__Problem__:
Reproduce, character for character, the lines below from the first through the one with "### Person-Level Events". Leave pictures out.

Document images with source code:
*****
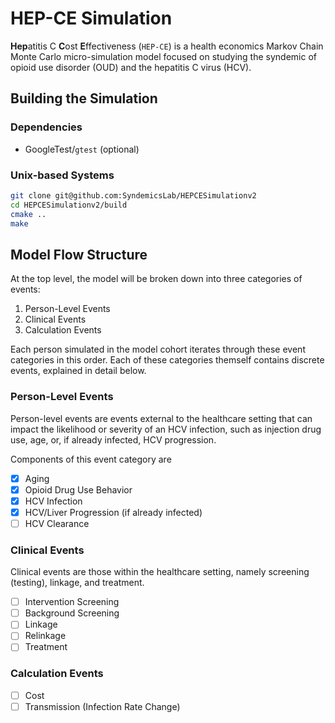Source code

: # HEP-CE Simulation
**Hep**atitis C **C**ost **E**ffectiveness (`HEP-CE`) is a health economics Markov Chain Monte Carlo micro-simulation model focused on studying the syndemic of opioid use disorder (OUD) and the hepatitis C virus (HCV).

## Building the Simulation
### Dependencies
- GoogleTest/`gtest` (optional)

### Unix-based Systems
```sh
git clone git@github.com:SyndemicsLab/HEPCESimulationv2
cd HEPCESimulationv2/build
cmake ..
make
```

## Model Flow Structure
At the top level, the model will be broken down into three categories of events:

1. Person-Level Events
2. Clinical Events
3. Calculation Events

Each person simulated in the model cohort iterates through these event categories in this order.
Each of these categories themself contains discrete events, explained in detail below.

### Person-Level Events
Person-level events are events external to the healthcare setting that can impact the likelihood or severity of an HCV infection, such as injection drug use, age, or, if already infected, HCV progression.

Components of this event category are

- [X] Aging
- [x] Opioid Drug Use Behavior
- [x] HCV Infection
- [x] HCV/Liver Progression (if already infected)
- [ ] HCV Clearance

### Clinical Events
Clinical events are those within the healthcare setting, namely screening (testing), linkage, and treatment.

- [ ] Intervention Screening
- [ ] Background Screening
- [ ] Linkage
- [ ] Relinkage
- [ ] Treatment

### Calculation Events
- [ ] Cost
- [ ] Transmission (Infection Rate Change)
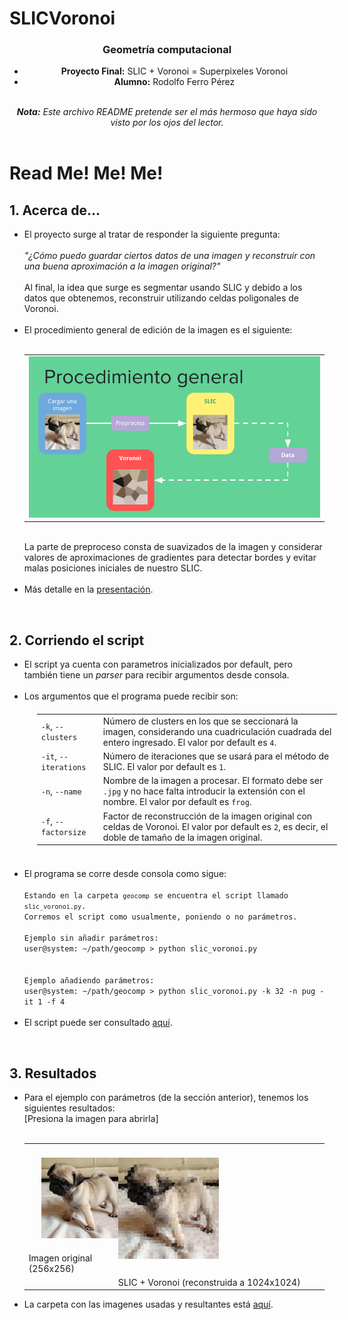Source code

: # SLICVoronoi
<body>
		<header>
			<h3>Geometría computacional</h3>
			<ul>
				<li><b>Proyecto Final:</b> SLIC + Voronoi = Superpixeles Voronoi</li>
				<li><b>Alumno:</b> Rodolfo Ferro Pérez </li><br>
			</ul>
				<i><b>Nota:</b> Este archivo README pretende ser el más hermoso que haya sido visto por los ojos del lector.</i>
		</header>
		<h1>Read Me! Me! Me!</h1>
			<h2>1. Acerca de...</h2>
			<ul>
				<li>El proyecto surge al tratar de responder la siguiente pregunta:
					<br><br> <i>"¿Cómo puedo guardar ciertos datos de una imagen y reconstruir con una buena aproximación a la imagen original?"</i><br><br>
					Al final, la idea que surge es segmentar usando SLIC y debido a los datos que obtenemos, reconstruir utilizando celdas poligonales de Voronoi.
				</li><br>
				<li>El procedimiento general de edición de la imagen es el siguiente:<br><br>
					<table>
						<tr>
							<td><img src="imgs/readme/proc.png"></td>
						</tr>
					</table>
					<br>
					La parte de preproceso consta de suavizados de la imagen y considerar valores de aproximaciones de gradientes para detectar bordes y evitar malas posiciones iniciales de nuestro SLIC.</li><br>
					<li>Más detalle en la <a href="SLICVoronoi.pdf">presentación</a>.</li></ul>
			<br>
			<h2>2. Corriendo el script</h2>
			<ul>
				<li>El script ya cuenta con parametros inicializados por default, pero también tiene un <i>parser</i> para recibir argumentos desde consola. </li><br>
				<li>Los argumentos que el programa puede recibir son:
					<table width="70%" style="margin:20px;">
						<tr>
							<td><code>-k</code>, <code>--clusters</code></td>
							<td>Número de clusters en los que se seccionará la imagen, considerando una cuadriculación cuadrada del entero ingresado. El valor por default es <code>4</code>.</td>
						</tr>
						<tr>
							<td><code>-it</code>, <code>--iterations</code></td>
							<td>Número de iteraciones que se usará para el método de SLIC. El valor por default es <code>1</code>.</td>
						</tr>
						<tr>
							<td><code>-n</code>, <code>--name</code></td>
							<td>Nombre de la imagen a procesar. El formato debe ser <code>.jpg</code> y no hace falta introducir la extensión con el nombre. El valor por default es <code>frog</code>.</td>
						</tr>
						<tr>
							<td><code>-f</code>, <code>--factorsize</code></td>
							<td>Factor de reconstrucción de la imagen original con celdas de Voronoi. El valor por default es <code>2</code>, es decir, el doble de tamaño de la imagen original.</td>
						</tr>
					</table>
				</li><br>
				<li>El programa se corre desde consola como sigue: </li><br>
				<section>
					<code class="comment">Estando en la carpeta <code>geocomp</code> se encuentra el script llamado <code>slic_voronoi.py</code>.</code><br>
					<code class="comment">Corremos el script como usualmente, poniendo o no parámetros.</code><br><br>
					<code class="comment">Ejemplo sin añadir parámetros:</code>
					<section class="console">
						<code class="sys">user@system: </code><code class="command">~/path/geocomp > python slic_voronoi.py</code><br>
					</section><br><br>
					<code class="comment">Ejemplo añadiendo parámetros:</code>
					<section class="console">
						<code class="sys">user@system: </code><code class="command">~/path/geocomp > python slic_voronoi.py -k 32 -n pug -it 1 -f 4</code><br>
					</section>
				</section><br>
				<li>El script puede ser consultado <a href="slic_voronoi.py">aquí</a>.</li></ul>
			<br>
			<h2>3. Resultados</h2>
			<ul>
				<li>Para el ejemplo con parámetros (de la sección anterior), tenemos los siguientes resultados:<br>
					[Presiona la imagen para abrirla]<br><br>
					<table width="80%">
						<tr>
							<td><a href="imgs/pug.jpg"><img src="imgs/pug.jpg" style="padding:20px;"></a><br>Imagen original (256x256)</td>
							<td><a href="imgs/pugVoronoiSLIC.png"><img src="imgs/pugVoronoiSLIC.png" width="50%"></a></td>
						</tr>
						<tr>
							<td></td>
							<td>SLIC + Voronoi (reconstruida a 1024x1024)</td>
						</tr>
					</table>
				</li>
				<li>La carpeta con las imagenes usadas y resultantes está <a href="imgs/">aquí</a>.</li>
			</ul>
	</body>
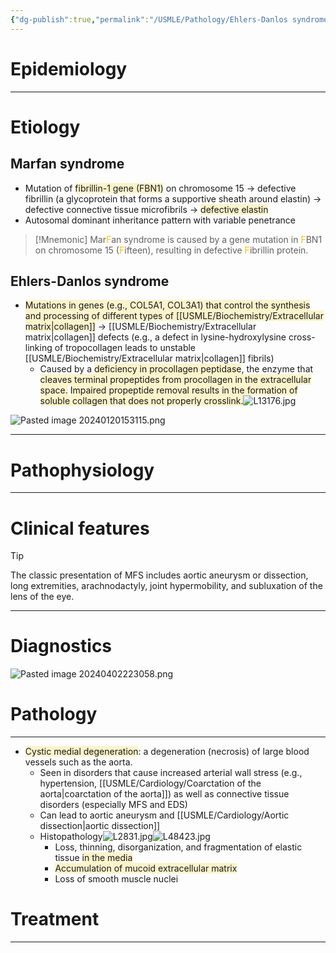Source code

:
 ```yaml
---
{"dg-publish":true,"permalink":"/USMLE/Pathology/Ehlers-Danlos syndrome and Marfan syndrome/"}
---
```


# Epidemiology


---
# Etiology
## Marfan syndrome
- Mutation of <span style="background:rgba(240, 200, 0, 0.2)">fibrillin-1 gene (FBN1)</span> on chromosome 15 → defective fibrillin (a glycoprotein that forms a supportive sheath around elastin) → defective connective tissue microfibrils → <span style="background:rgba(240, 200, 0, 0.2)">defective elastin</span>
- Autosomal dominant inheritance pattern with variable penetrance
>[!Mnemonic] 
>Mar<font color="#ffc000">F</font>an syndrome is caused by a gene mutation in <font color="#ffc000">F</font>BN1 on chromosome 15 (<font color="#ffc000">F</font>ifteen), resulting in defective <font color="#ffc000">F</font>ibrillin protein.
## Ehlers-Danlos syndrome
- <span style="background:rgba(240, 200, 0, 0.2)">Mutations in genes (e.g., COL5A1, COL3A1) that control the synthesis and processing of different types of [[USMLE/Biochemistry/Extracellular matrix\|collagen]]</span> → [[USMLE/Biochemistry/Extracellular matrix\|collagen]] defects (e.g., a defect in lysine-hydroxylysine cross-linking of tropocollagen leads to unstable [[USMLE/Biochemistry/Extracellular matrix\|collagen]] fibrils)
	- Caused by a <span style="background:rgba(240, 200, 0, 0.2)">deficiency in procollagen peptidase</span>, the enzyme that <span style="background:rgba(240, 200, 0, 0.2)">cleaves terminal propeptides from procollagen in the extracellular space.</span>  <span style="background:rgba(240, 200, 0, 0.2)">Impaired propeptide removal results in the formation of soluble collagen that does not properly crosslink.</span>![L13176.jpg](/img/user/appendix/L13176.jpg)

![Pasted image 20240120153115.png](/img/user/appendix/Pasted%20image%2020240120153115.png)

---
# Pathophysiology


---
# Clinical features
>[!tip] 
>The classic presentation of MFS includes aortic aneurysm or dissection, long extremities, arachnodactyly, joint hypermobility, and subluxation of the lens of the eye.

---
# Diagnostics
![Pasted image 20240402223058.png](/img/user/appendix/Pasted%20image%2020240402223058.png)

# Pathology
---
- <span style="background:rgba(240, 200, 0, 0.2)">Cystic medial degeneration</span>: a degeneration (necrosis) of large blood vessels such as the aorta. 
	- Seen in disorders that cause increased arterial wall stress (e.g., hypertension, [[USMLE/Cardiology/Coarctation of the aorta\|coarctation of the aorta]]) as well as connective tissue disorders (especially MFS and EDS)
	- Can lead to aortic aneurysm and [[USMLE/Cardiology/Aortic dissection\|aortic dissection]]
	- Histopathology![L2831.jpg](/img/user/appendix/L2831.jpg)![L48423.jpg](/img/user/appendix/L48423.jpg)
		- Loss, thinning, disorganization, and fragmentation of elastic tissue <span style="background:rgba(240, 200, 0, 0.2)">in the media</span>
		- <span style="background:rgba(240, 200, 0, 0.2)">Accumulation of mucoid extracellular matrix</span>
		- Loss of smooth muscle nuclei


# Treatment
---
*****
__Answer area__:
Source code

: # HEP-CE Simulation
**Hep**atitis C **C**ost **E**ffectiveness (`HEP-CE`) is a health economics Markov Chain Monte Carlo micro-simulation model focused on studying the syndemic of opioid use disorder (OUD) and the hepatitis C virus (HCV).

## Building the Simulation
### Dependencies
- GoogleTest/`gtest` (optional)

### Unix-based Systems
```sh
git clone git@github.com:SyndemicsLab/HEPCESimulationv2
cd HEPCESimulationv2/build
cmake ..
make
```

## Model Flow Structure
At the top level, the model will be broken down into three categories of events:

1. Person-Level Events
2. Clinical Events
3. Calculation Events

Each person simulated in the model cohort iterates through these event categories in this order.
Each of these categories themself contains discrete events, explained in detail below.

### Person-Level Events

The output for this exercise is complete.